Аркан стал всемирно знаменитым после фильма "Закат Американской империи" (1986). Он вызвал ужас у неуспевшей перестроиться отборочной комиссии Московского фестиваля и прошел у нас полулегально — под эгидой спецов-переводчиков, призванных микшировать неприличие диалогов. Зато был номинирован на "Оскара". Как три года спустя '"Иисус из Монреаля", ставший также событием Каннского фестиваля. Но эти работы режиссера, включая его первую англоязычную постановку "Остатки любви и человечности" (1993), — лишь доступная издалека иноземному взору вершина айсберга. Глубинная, подводная его часть осталась принадлежностью канадского Квебека. Как и сам Аркан — паршивая овца в местном киношном стаде.
Начать с того, что по образованию он историк и еще со времен первых любительских киноопытов в Монреальском университете стал объектом травли. Его никак не хотели пускать в свою вотчину "клопы" с соседнего факультета, считавшие себя профессионалами-кинематографистами. Не сложились у Аркана и отношения с Национальным Киносоветом — главным патроном канадской киноиндустрии. По его заказу Аркан снимал короткометражки об истории страны, о Монреале, о спорте — пока однажды не сделал острую ленту о жизни квебекских рабочих-текстильщиков. Под давлением лоббистов из Канадского текстильного института этот трехчасовой документальный фильм был запрещен, а Киносовет начал вставлять Аркану палки в колеса. То отправит очередной фильм на полку, то откажется делать англоязычную версию, что в условиях Канады резко ограничивает круг публики.
По словам Аркана, Национальный Киносовет видел свою сверхзадачу в том, чтобы промывать мозги народу и доказывать, что в Канаде все прекрасно, поля плодоносят благодаря новейшим технологиям, Гленн Гулд замечательно играет на фортепьяно, а Пол Анка — не просто звезда, но живой символ процветающего национального шоу-бизнеса. Одно только естественное отвращение к этой лакировочной картине должно было привести к появлению фильмов-протестов.
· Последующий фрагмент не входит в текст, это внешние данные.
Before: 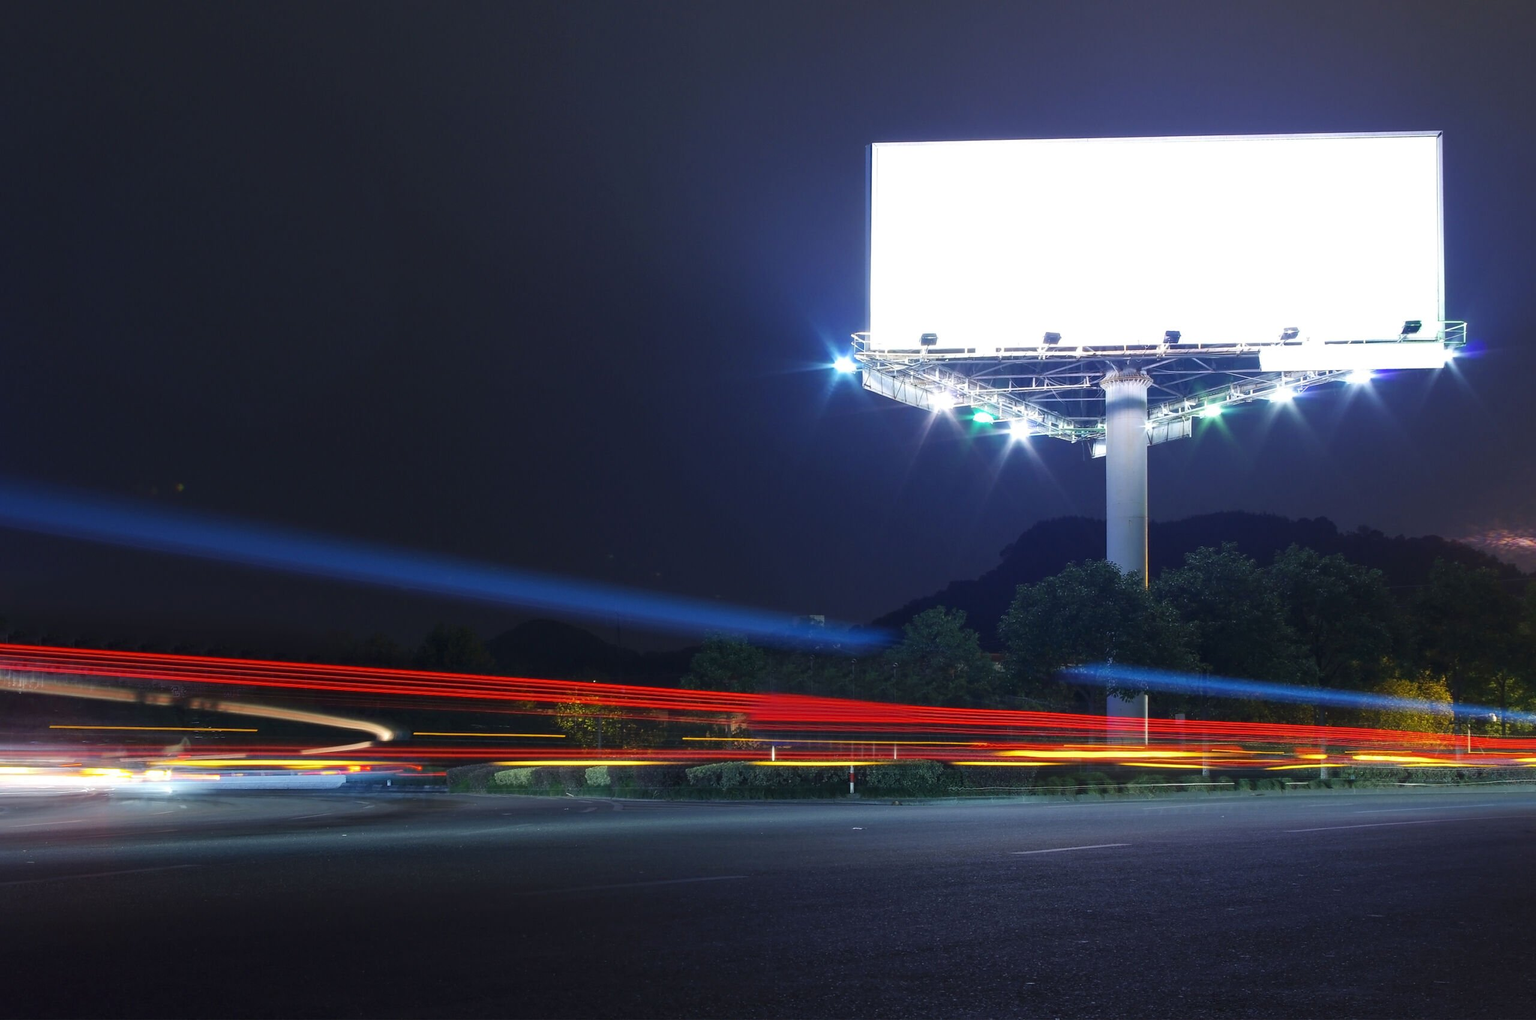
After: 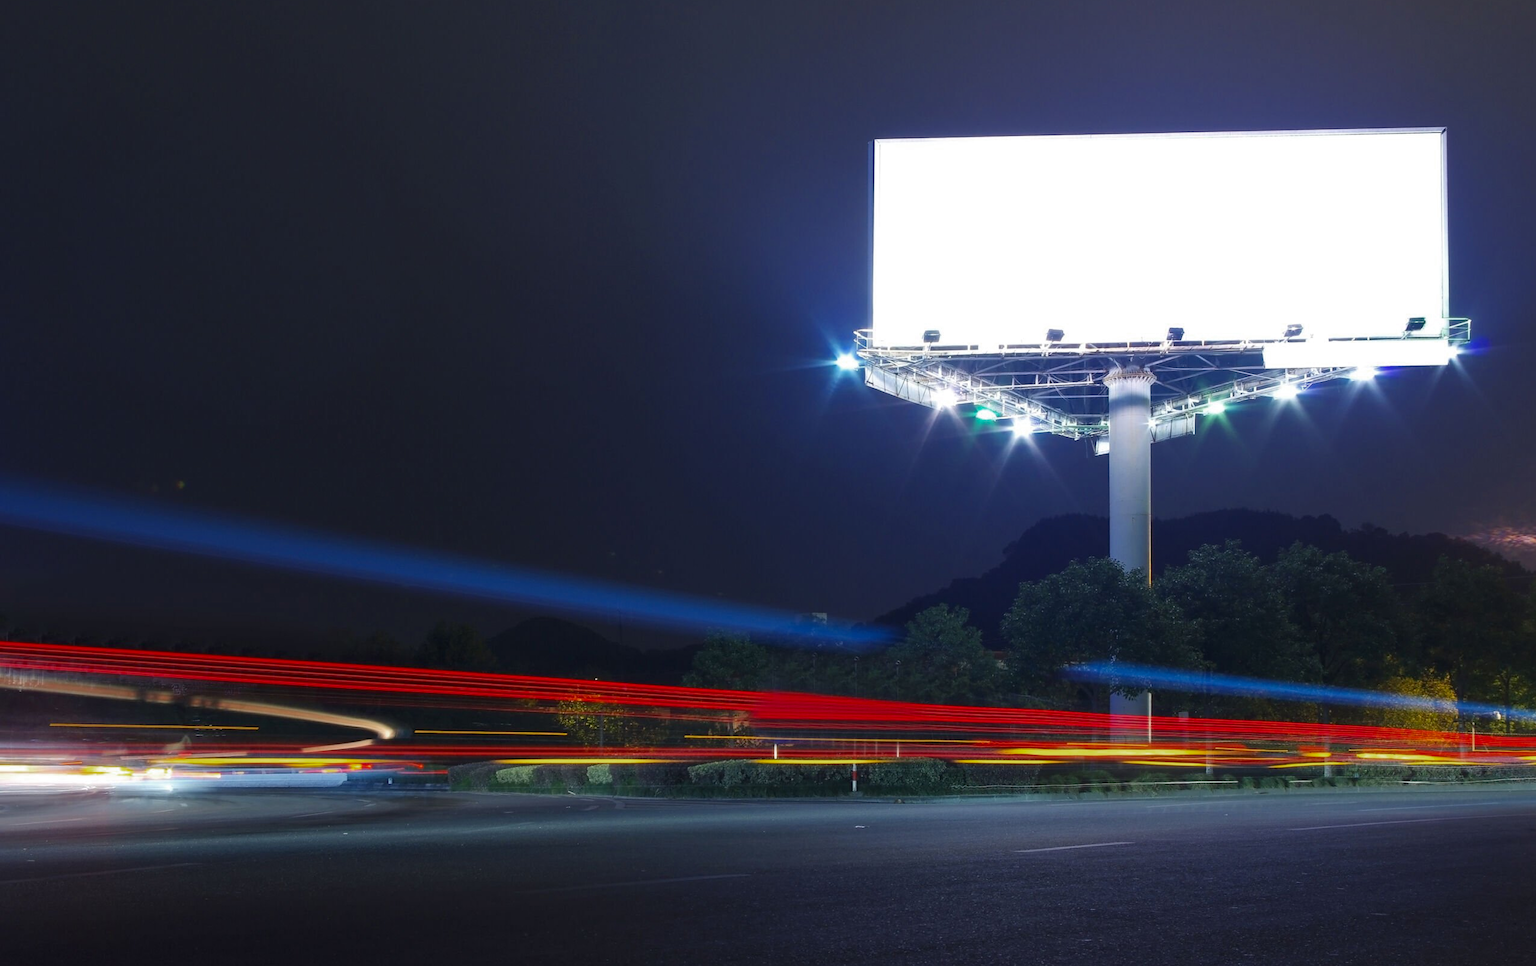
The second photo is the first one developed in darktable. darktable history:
color zones: curves: ch0 [(0, 0.425) (0.143, 0.422) (0.286, 0.42) (0.429, 0.419) (0.571, 0.419) (0.714, 0.42) (0.857, 0.422) (1, 0.425)]
exposure: compensate highlight preservation false
crop: top 0.448%, right 0.264%, bottom 5.045%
Аркан сделал таких фильмов несколько, и их можно было бы назвать политическими, если бы не присущий им философский пессимизм. Основная тема этих, все еще документальных лент — предательство на всех уровнях современной жизни. Сменяющиеся одно за другим правительства, что либеральные, что автократические, соревнуются в коррупции. Политические партии предают своих избирателей, а те, в свою очередь, предают Квебекскую партию сепаратистов, сначала провоцируя ее взлет, а затем, в страхе потерять гарантированное благополучие, голосуя на референдуме против отделения Квебека.
Те же мотивы Аркан развивает и в первых игровых картинах, снятых вне официальных государственных структур. "Реджиан Падовани" (1972) и "Джина" (1974) похожи на отчаянные заклинания интеллектуала, не видящего выхода из тупика. Если, скажем, к началу фильма мы приглашены на элитарную вечеринку по случаю завершения строительства нового хайвея, то к концу станем свидетелями того, как жестоко разогнаны протестующие пикетчики, а труп неуместно явившейся экс-супруги строительного босса покоится под бетоном. Группа лишившихся работы уборщиков снега насилует местную стриптизершу, а наказывают за это... съемочную группу, делающую документальный фильм о текстильном городке.
Последний микросюжет автобиографичен, и не случайно Аркан снимает в роли режиссера своего брата Габриэля, а компанию вероломных продюсеров именует почти так же, как это было в жизни. Не случайно и то, что все эти разоблачительные ленты остались местными, квебекскими радостями. Их тема — дегуманизация в постиндустриальном обществе — уже набила оскомину в европейском кино. Зато на этом материале Аркан постепенно отработал свой стиль — элегантно холодноватый, с острым сочетанием аскетизма и барочности, с почти шабролевской неумолимостью, проникающей сквозь иронию.
В "Джине" впервые у Аркана явственно прозвучал новый мотив — эротизация жизни. Эротика, оставаясь ходовым товаром, приобретает идеологическую актуальность. Но потребовалось еще целое десятилетие, прежде чем Аркан нашел свою формулу соединения серьезного и развлекательного. В течение этих лет, когда канадской кинополитикой стало производство мини-серий для телевидения, строптивому режиссеру пришлось-таки поучаствовать в этом неблагородном деле. Причем Аркан пытался насытить коллизии очередного канадского "Далласа" приметами политической и культурной злободневности.
На экране разыгрывался почти мелодраматический конфликт: с одной стороны, деньги и власть, бывшие прерогативой англофонов, с другой — французская сущность, "душа" Квебека. Жизнь развела эти крайности и показала, что счастье не только не в деньгах, но и не в "душе": еще не отделившийся Квебек все больше провинциализируется, а самые заядлые франкофоны запрещают своим детям учить английский язык.